Although my supplement list is pretty pared down these days, I do add some Vitamin D–the vitamin that our naked ancestors following game all day on the savanna got plenty of.  The vitamin that we, slathered in sunscreen, swathed in synthetic fabrics and imprisoned indoors by our computers year round, are pathetically  deficient in.

I usually listen to NPR\’s Morning Edition during breakfast, have been doing so for years.  That is where I get a lot of my knowledge about which substance to banish from my diet and which to welcome back like a nutritional prodigal son. 

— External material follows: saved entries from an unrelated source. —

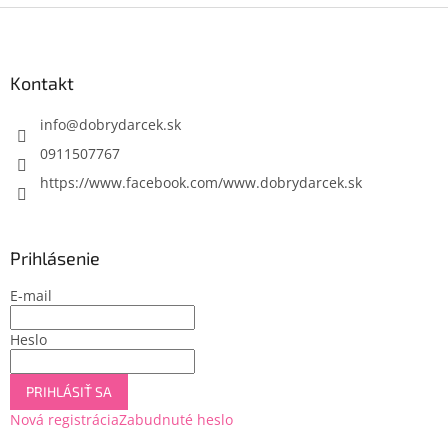
Z
á
p
ä
Kontakt
t
i
info
@
dobrydarcek.sk
e
0911507767
https://www.facebook.com/www.dobrydarcek.sk
Prihlásenie
E-mail
Heslo
PRIHLÁSIŤ SA
Nová registrácia
Zabudnuté heslo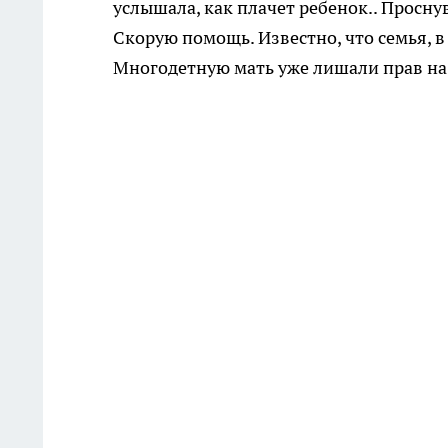
услышала, как плачет ребенок.. Просн
Скорую помощь. Известно, что семья, 
Многодетную мать уже лишали прав на 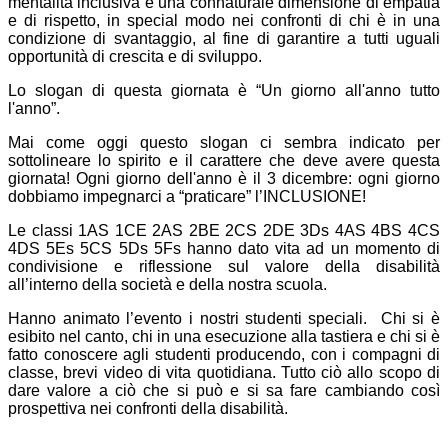
mentalità inclusiva e una connaturale dimensione di empatia
e di rispetto, in special modo nei confronti di chi è in una
condizione di svantaggio, al fine di garantire a tutti uguali
opportunità di crescita e di sviluppo.
Lo slogan di questa giornata è “Un giorno all'anno tutto
l'anno”.
Mai come oggi questo slogan ci sembra indicato per
sottolineare lo spirito e il carattere che deve avere questa
giornata! Ogni giorno dell'anno è il 3 dicembre: ogni giorno
dobbiamo impegnarci a “praticare” l’INCLUSIONE!
Le classi 1AS 1CE 2AS 2BE 2CS 2DE 3Ds 4AS 4BS 4CS
4DS 5Es 5CS 5Ds 5Fs hanno dato vita ad un momento di
condivisione e riflessione sul valore della disabilità
all’interno della società e della nostra scuola.
Hanno animato l’evento i nostri studenti speciali. Chi si è
esibito nel canto, chi in una esecuzione alla tastiera e chi si è
fatto conoscere agli studenti producendo, con i compagni di
classe, brevi video di vita quotidiana. Tutto ciò allo scopo di
dare valore a ciò che si può e si sa fare cambiando così
prospettiva nei confronti della disabilità.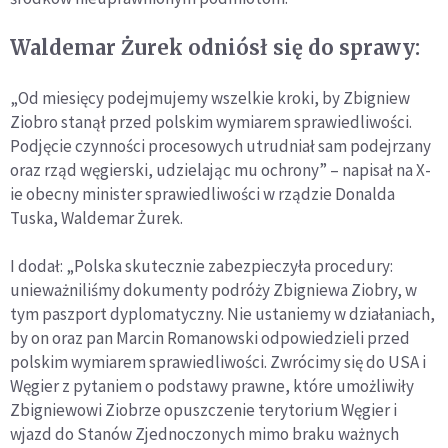
Waldemar Żurek odniósł się do sprawy:
„Od miesięcy podejmujemy wszelkie kroki, by Zbigniew
Ziobro stanął przed polskim wymiarem sprawiedliwości.
Podjęcie czynności procesowych utrudniał sam podejrzany
oraz rząd węgierski, udzielając mu ochrony” – napisał na X-
ie obecny minister sprawiedliwości w rządzie Donalda
Tuska, Waldemar Żurek.
I dodał: „Polska skutecznie zabezpieczyła procedury:
unieważniliśmy dokumenty podróży Zbigniewa Ziobry, w
tym paszport dyplomatyczny. Nie ustaniemy w działaniach,
by on oraz pan Marcin Romanowski odpowiedzieli przed
polskim wymiarem sprawiedliwości. Zwrócimy się do USA i
Węgier z pytaniem o podstawy prawne, które umożliwiły
Zbigniewowi Ziobrze opuszczenie terytorium Węgier i
wjazd do Stanów Zjednoczonych mimo braku ważnych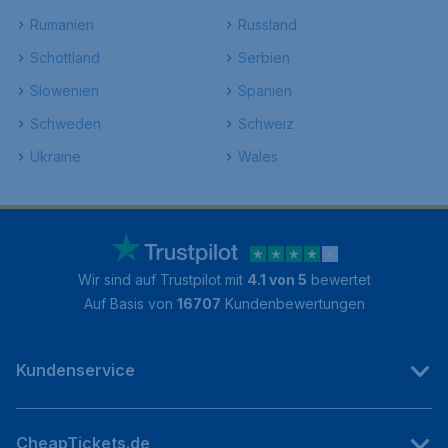
Rumanien
Russland
Schottland
Serbien
Slowenien
Spanien
Schweden
Schweiz
Ukraine
Wales
Wir sind auf Trustpilot mit
4.1 von 5
bewertet
Auf Basis von
16707
Kundenbewertungen
Kundenservice
CheapTickets.de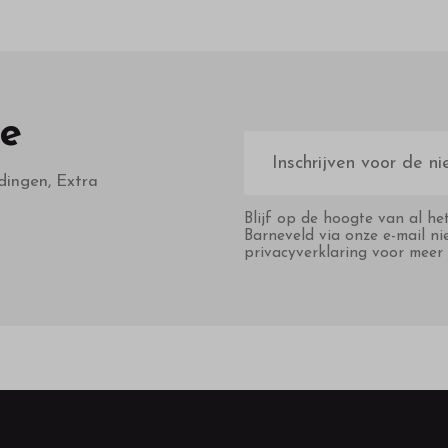
te
E-
mailadres
dingen, Extra
Blijf op de hoogte van al he
Barneveld via onze e-mail ni
privacyverklaring voor meer 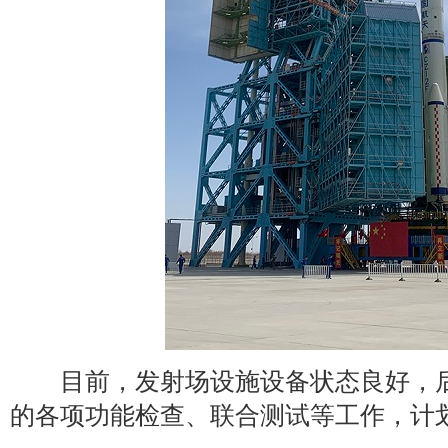
目前，发射场设施设备状态良好，后
的各项功能检查、联合测试等工作，计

Today, no sooner had I doled out my dose of Vitamin D than I heard a reporter say that research has shown that recent claims that we need Vitamin D supplementation in doses as high as 4,000 i.u./day are fallacious and misleading.  We might need, the new research indicates, at most one tenth of that.

Feeling foolish, I put my D capsules back in the bottle.  But I did not throw them away.

I\’m keeping them for the day when somebody in a lab somewhere determines that megadoses of Vitamin D are in fact the key to vibrant health.  I just hope that my sound nutritional practices enable me to live until then.

5 Responses

  1. I like Bridgett's idea. A daily dose of joy, a small capsule of pleasure, a bit of appreciation for the moment, will probably keep us just as healthy as A, B, C, D, E, etc. Relish the olive oil, savor the syrup, cuddle with Bisou and put away the supplement bottles!

  2. Amen to that! The enjoyment and appreciation of what we eat also matters to the body and the soul. So I'll bless both the kale and the chocolate cake.